Ainda na fase da busca por oportunidades no mercado, em alguns casos, as mulheres citam ao relatório que costumam ter a percepção interna de que não são adequadas para um papel simplesmente porque são mulheres. Em outras ocasiões, a cultura da organização também pode ser percebida como hostil ou desconfortável para a presença feminina.
Além disso, barreiras também são impostas para que tais mulheres permaneçam em seus cargos. De acordo com o relatório, tendo em vista que mães são mais prováveis do que os homens a serem responsáveis pela maioria das tarefas domésticas e cuidados com os filhos, a ausência de creches próximas ao local de trabalho e a falta de flexibilidade de horários são os fatores de dificuldade mais citados.

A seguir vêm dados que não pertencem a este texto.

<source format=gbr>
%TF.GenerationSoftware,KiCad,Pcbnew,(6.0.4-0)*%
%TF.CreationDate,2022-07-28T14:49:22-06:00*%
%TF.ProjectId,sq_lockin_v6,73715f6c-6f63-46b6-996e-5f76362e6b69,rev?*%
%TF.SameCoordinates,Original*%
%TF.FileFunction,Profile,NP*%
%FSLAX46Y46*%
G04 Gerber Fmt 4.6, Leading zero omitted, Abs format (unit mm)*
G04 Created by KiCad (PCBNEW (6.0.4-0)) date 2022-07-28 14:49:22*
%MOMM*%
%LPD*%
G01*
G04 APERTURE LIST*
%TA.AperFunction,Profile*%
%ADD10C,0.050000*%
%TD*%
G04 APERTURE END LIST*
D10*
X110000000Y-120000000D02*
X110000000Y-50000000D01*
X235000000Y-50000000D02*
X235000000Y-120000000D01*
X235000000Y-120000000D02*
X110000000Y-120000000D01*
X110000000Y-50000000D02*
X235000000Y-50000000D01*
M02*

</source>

Barreiras para a progressão de carreira das participantes femininas também foram destacadas no relatório. As mulheres, além de serem mais propensas a assumir papéis que oferecem menos perspectivas de avanço, frequentemente enfrentam uma maior probabilidade de microagressões do que os homens, tais como a fala sendo interrompida ou posta em dúvida, trazendo questionamentos quanto à sua competência, principalmente quando atuam em cargos de liderança.
Ademais, outro ponto enfrentado pelo gênero feminino é a baixa remuneração perante aos homens. Isso ocorre devido às mulheres terem maiores oportunidades em empregos que naturalmente possuem menor remuneração ou também porque atuam em locais que geralmente pagam menos a elas do que é pago aos homens que realizam tarefas semelhantes ou até idênticas. Como forma comparativa, após a diferença diminuir ao longo dos anos, as mulheres voltaram a ganhar, em média, 22% a menos que homens no Brasil, de acordo com dados levantados pelo IBGE ao fim de 2022.

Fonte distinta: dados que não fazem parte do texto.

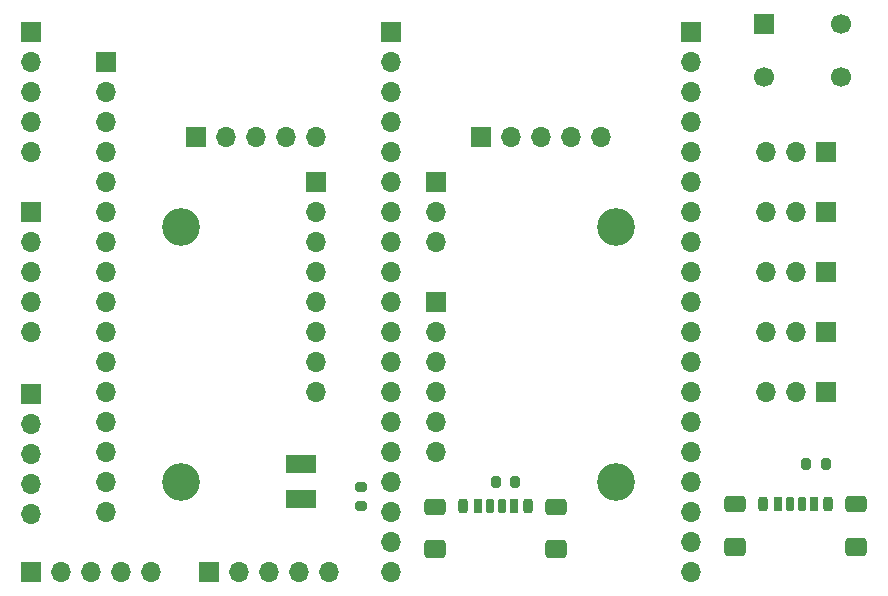
<source format=gbr>
%TF.GenerationSoftware,KiCad,Pcbnew,8.0.3*%
%TF.CreationDate,2024-07-03T01:18:00-05:00*%
%TF.ProjectId,lucidGloves,6c756369-6447-46c6-9f76-65732e6b6963,rev?*%
%TF.SameCoordinates,Original*%
%TF.FileFunction,Soldermask,Top*%
%TF.FilePolarity,Negative*%
%FSLAX46Y46*%
G04 Gerber Fmt 4.6, Leading zero omitted, Abs format (unit mm)*
G04 Created by KiCad (PCBNEW 8.0.3) date 2024-07-03 01:18:00*
%MOMM*%
%LPD*%
G01*
G04 APERTURE LIST*
G04 Aperture macros list*
%AMRoundRect*
0 Rectangle with rounded corners*
0 $1 Rounding radius*
0 $2 $3 $4 $5 $6 $7 $8 $9 X,Y pos of 4 corners*
0 Add a 4 corners polygon primitive as box body*
4,1,4,$2,$3,$4,$5,$6,$7,$8,$9,$2,$3,0*
0 Add four circle primitives for the rounded corners*
1,1,$1+$1,$2,$3*
1,1,$1+$1,$4,$5*
1,1,$1+$1,$6,$7*
1,1,$1+$1,$8,$9*
0 Add four rect primitives between the rounded corners*
20,1,$1+$1,$2,$3,$4,$5,0*
20,1,$1+$1,$4,$5,$6,$7,0*
20,1,$1+$1,$6,$7,$8,$9,0*
20,1,$1+$1,$8,$9,$2,$3,0*%
G04 Aperture macros list end*
%ADD10C,3.200000*%
%ADD11O,1.700000X1.700000*%
%ADD12R,1.700000X1.700000*%
%ADD13RoundRect,0.175000X-0.175000X-0.425000X0.175000X-0.425000X0.175000X0.425000X-0.175000X0.425000X0*%
%ADD14RoundRect,0.190000X0.190000X0.410000X-0.190000X0.410000X-0.190000X-0.410000X0.190000X-0.410000X0*%
%ADD15RoundRect,0.200000X0.200000X0.400000X-0.200000X0.400000X-0.200000X-0.400000X0.200000X-0.400000X0*%
%ADD16RoundRect,0.175000X0.175000X0.425000X-0.175000X0.425000X-0.175000X-0.425000X0.175000X-0.425000X0*%
%ADD17RoundRect,0.190000X-0.190000X-0.410000X0.190000X-0.410000X0.190000X0.410000X-0.190000X0.410000X0*%
%ADD18RoundRect,0.200000X-0.200000X-0.400000X0.200000X-0.400000X0.200000X0.400000X-0.200000X0.400000X0*%
%ADD19RoundRect,0.250000X-0.650000X-0.425000X0.650000X-0.425000X0.650000X0.425000X-0.650000X0.425000X0*%
%ADD20RoundRect,0.250000X-0.650000X-0.500000X0.650000X-0.500000X0.650000X0.500000X-0.650000X0.500000X0*%
%ADD21C,1.700000*%
%ADD22RoundRect,0.200000X-0.200000X-0.275000X0.200000X-0.275000X0.200000X0.275000X-0.200000X0.275000X0*%
%ADD23RoundRect,0.200000X-0.275000X0.200000X-0.275000X-0.200000X0.275000X-0.200000X0.275000X0.200000X0*%
%ADD24R,2.600000X1.500000*%
G04 APERTURE END LIST*
D10*
%TO.C,H2*%
X195580000Y-91440000D03*
%TD*%
D11*
%TO.C,J3*%
X180340000Y-71120000D03*
X180340000Y-68580000D03*
D12*
X180340000Y-66040000D03*
%TD*%
D13*
%TO.C,J1*%
X210323213Y-93287648D03*
D14*
X212343213Y-93287648D03*
D15*
X213573213Y-93287648D03*
D16*
X211323213Y-93287648D03*
D17*
X209303213Y-93287648D03*
D18*
X208073213Y-93287648D03*
D19*
X205698213Y-93342648D03*
D20*
X205698213Y-96922648D03*
D19*
X215948213Y-93342648D03*
D20*
X215948213Y-96922648D03*
%TD*%
D12*
%TO.C,J15*%
X184155000Y-62230000D03*
D11*
X186695000Y-62230000D03*
X189235000Y-62230000D03*
X191775000Y-62230000D03*
X194315000Y-62230000D03*
%TD*%
D12*
%TO.C,J6*%
X160020000Y-62230000D03*
D11*
X162560000Y-62230000D03*
X165100000Y-62230000D03*
X167640000Y-62230000D03*
X170180000Y-62230000D03*
%TD*%
%TO.C,J7*%
X152400000Y-93980000D03*
X152400000Y-91440000D03*
X152400000Y-88900000D03*
X152400000Y-86360000D03*
X152400000Y-83820000D03*
X152400000Y-81280000D03*
X152400000Y-78740000D03*
X152400000Y-76200000D03*
X152400000Y-73660000D03*
X152400000Y-71120000D03*
X152400000Y-68580000D03*
X152400000Y-66040000D03*
X152400000Y-63500000D03*
X152400000Y-60960000D03*
X152400000Y-58420000D03*
D12*
X152400000Y-55880000D03*
%TD*%
D10*
%TO.C,H4*%
X158750000Y-91440000D03*
%TD*%
%TO.C,H3*%
X158750000Y-69850000D03*
%TD*%
%TO.C,H1*%
X195580000Y-69850000D03*
%TD*%
D12*
%TO.C,SW1*%
X208130000Y-52650000D03*
D21*
X214630000Y-52650000D03*
X208130000Y-57150000D03*
X214630000Y-57150000D03*
%TD*%
D22*
%TO.C,R1*%
X213360000Y-89915000D03*
X211710000Y-89915000D03*
%TD*%
D23*
%TO.C,R3*%
X173990000Y-91885000D03*
X173990000Y-93535000D03*
%TD*%
D22*
%TO.C,R2*%
X185420000Y-91440000D03*
X187070000Y-91440000D03*
%TD*%
D12*
%TO.C,J20*%
X213360000Y-83820000D03*
D11*
X210820000Y-83820000D03*
X208280000Y-83820000D03*
%TD*%
D12*
%TO.C,J19*%
X213360000Y-78740000D03*
D11*
X210820000Y-78740000D03*
X208280000Y-78740000D03*
%TD*%
D12*
%TO.C,J18*%
X213360000Y-73660000D03*
D11*
X210820000Y-73660000D03*
X208280000Y-73660000D03*
%TD*%
D12*
%TO.C,J17*%
X213360000Y-68580000D03*
D11*
X210820000Y-68580000D03*
X208280000Y-68580000D03*
%TD*%
D12*
%TO.C,J16*%
X213360000Y-63500000D03*
D11*
X210820000Y-63500000D03*
X208280000Y-63500000D03*
%TD*%
%TO.C,J12*%
X146100000Y-63500000D03*
X146100000Y-60960000D03*
X146100000Y-58420000D03*
X146100000Y-55880000D03*
D12*
X146100000Y-53340000D03*
%TD*%
%TO.C,J11*%
X146100000Y-68580000D03*
D11*
X146100000Y-71120000D03*
X146100000Y-73660000D03*
X146100000Y-76200000D03*
X146100000Y-78740000D03*
%TD*%
D12*
%TO.C,J10*%
X146075000Y-84000000D03*
D11*
X146075000Y-86540000D03*
X146075000Y-89080000D03*
X146075000Y-91620000D03*
X146075000Y-94160000D03*
%TD*%
%TO.C,J9*%
X176555000Y-99060000D03*
X176555000Y-96520000D03*
X176555000Y-93980000D03*
X176555000Y-91440000D03*
X176555000Y-88900000D03*
X176555000Y-86360000D03*
X176555000Y-83820000D03*
X176555000Y-81280000D03*
X176555000Y-78740000D03*
X176555000Y-76200000D03*
X176555000Y-73660000D03*
X176555000Y-71120000D03*
X176555000Y-68580000D03*
X176555000Y-66040000D03*
X176555000Y-63500000D03*
X176555000Y-60960000D03*
X176555000Y-58420000D03*
X176555000Y-55880000D03*
D12*
X176555000Y-53340000D03*
%TD*%
D11*
%TO.C,J5*%
X171280000Y-99060000D03*
X168740000Y-99060000D03*
X166200000Y-99060000D03*
X163660000Y-99060000D03*
D12*
X161120000Y-99060000D03*
%TD*%
%TO.C,J4*%
X146100000Y-99060000D03*
D11*
X148640000Y-99060000D03*
X151180000Y-99060000D03*
X153720000Y-99060000D03*
X156260000Y-99060000D03*
%TD*%
D24*
%TO.C,D1*%
X168910000Y-89940000D03*
X168910000Y-92940000D03*
%TD*%
D12*
%TO.C,J13*%
X201930000Y-53340000D03*
D11*
X201930000Y-55880000D03*
X201930000Y-58420000D03*
X201930000Y-60960000D03*
X201930000Y-63500000D03*
X201930000Y-66040000D03*
X201930000Y-68580000D03*
X201930000Y-71120000D03*
X201930000Y-73660000D03*
X201930000Y-76200000D03*
X201930000Y-78740000D03*
X201930000Y-81280000D03*
X201930000Y-83820000D03*
X201930000Y-86360000D03*
X201930000Y-88900000D03*
X201930000Y-91440000D03*
X201930000Y-93980000D03*
X201930000Y-96520000D03*
X201930000Y-99060000D03*
%TD*%
%TO.C,J8*%
X170180000Y-83820000D03*
X170180000Y-81280000D03*
X170180000Y-78740000D03*
X170180000Y-76200000D03*
X170180000Y-73660000D03*
X170180000Y-71120000D03*
X170180000Y-68580000D03*
D12*
X170180000Y-66040000D03*
%TD*%
%TO.C,J14*%
X180340000Y-76200000D03*
D11*
X180340000Y-78740000D03*
X180340000Y-81280000D03*
X180340000Y-83820000D03*
X180340000Y-86360000D03*
X180340000Y-88900000D03*
%TD*%
D13*
%TO.C,J2*%
X184920000Y-93487500D03*
D14*
X186940000Y-93487500D03*
D15*
X188170000Y-93487500D03*
D16*
X185920000Y-93487500D03*
D17*
X183900000Y-93487500D03*
D18*
X182670000Y-93487500D03*
D19*
X180295000Y-93542500D03*
D20*
X180295000Y-97122500D03*
D19*
X190545000Y-93542500D03*
D20*
X190545000Y-97122500D03*
%TD*%
M02*

</source>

Algumas reflexões podem ser feitas diante das problemáticas enfrentadas pela população feminina dentro das empresas do setor fotovoltaico. Abordar essas questões complexas exigirá aumentar a conscientização sobre gênero; melhorar as políticas nacionais; estabelecer melhores práticas, políticas e regulamentos no local de trabalho; além de investir em treinamento e orientação dos colegas de trabalho e da sociedade como um todo.
O setor deve não somente considerar as mulheres para a sua necessidade de contratação, mas também criar um ambiente atraente para elas. Oferecer remuneração digna e benefícios adequados é o primeiro passo para atrair talentos femininos para o setor.
Além disso, a presença feminina no quadro de colaboradores de uma empresa pode trazer equipes mais detalhistas, organizadas e analíticas, além de melhorar a comunicação interna. Lideranças femininas podem também lidar melhor em momentos de pressão e trazer resoluções de problemas de forma mais criativa. Dessa forma, além de implantar uma cultura mais consciente diante dessa desigualdade, as organizações podem obter melhores resultados.
Melhorar a representatividade das mulheres na energia solar fotovoltaica precisa fazer parte de um objetivo mais amplo: diversificar a força de trabalho como um todo para incluir a visão, os talentos e as habilidades de todos. Isso significa a inclusão não apenas de mulheres, mas também de todos os outros grupos minoritários. Uma melhor cultura organizacional, focada nos aspectos ESG, melhor engajamento e retenção de funcionários depende diretamente dessas ações.
Referências:
GREENER. Estudo Estratégico de Geração Distribuída. Disponível em: https://www.greener.com.br/sumario-executivo-estudo-de-geracao-distribuida-2023-2o-sem-2022/.
IRENA (2022), Solar PV: A gender perspective, International Renewable Energy Agency, Abu Dhabi.